* **Exercise set**
(A) Summarize the session notes below in two sentences.
(B) Answer these questions using the session notes below:
(i) Who wrote the invocation that opened the session?
(ii) What is the name of the class Manju recently joined?
(iii) Which company did Prasad mention in connection with training pilots?
━━━━━ Excerpt provided
May 03, 2006
Light, Love and Life
Notes by Vijay, elaborated by Prasad.
Kamala Mami started the session with a beautiful invocation by Annie Besant:
O hidden life, vibrant in every atom;
O hidden light, shining in every creature;
O hidden love, embracing all in Oneness;
May each, who feels himself as one with Thee,
Know he is also one with every other.
Manisha checked-in with a parable about egg, carrot, and coffee. When faced with adversity (i.e., boiling water), egg becomes hard, carrot become soft, but coffee mixes with the water and imparts its own unique aroma to the mixture.
Jags wondered about the relationship between guilt and consciousness. Conflict and fear often dominate our consciousness and we had deep dialogues about them. Where does guilt fit in and what is its relationship with consciousness?
Manju has recently joined a class called "Sanskrit for the Study of Scriptures." She said that she enjoyed pursuing knowledge (and other "serious things") in a lighter vein, often to the chagrin of her friends. Jags commented that this goalless pursuit of knowledge is fundamentally different (and perhaps more interesting) than a goal-oriented pursuit.
Jitendra and his wife are expecting their first baby, and are getting a lot of invitations from friends for dinners, baby showers, etc. They feel guilty about accepting all these invitations. Yet it is often hard to say no.
Prasad is giving driving practice to his daughter Vidya. He is wondering how to create a context of safe learning for her while keeping his anxieties under control. He mentioned how Boeing experimented with training some pilots under "fearful/stressful" circumstances and creating safe and appropriate routines (autopilot responses) for the fearful situations increased safety dramatically.
━━━━━━━━━━
━━━━━ Dataset excerpt
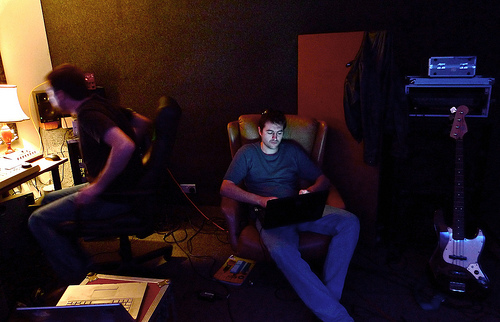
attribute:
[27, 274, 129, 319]
laptop — silver, open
━━━━━━━━━━
* **Task-by-task solutions**
(A) Kamala Mami opened the session with an invocation by Annie Besant about hidden life, light and love. Participants then shared their thoughts: Manisha told a parable about an egg, a carrot and coffee in boiling water, Jags asked how guilt relates to consciousness, Manju talked about her Sanskrit class, Jitendra spoke of feeling guilty about accepting invitations while he and his wife expect their first baby, and Prasad wondered how to keep his daughter Vidya's driving practice safe.

(B)
(i) Annie Besant
(ii) "Sanskrit for the Study of Scriptures"
(iii) Boeing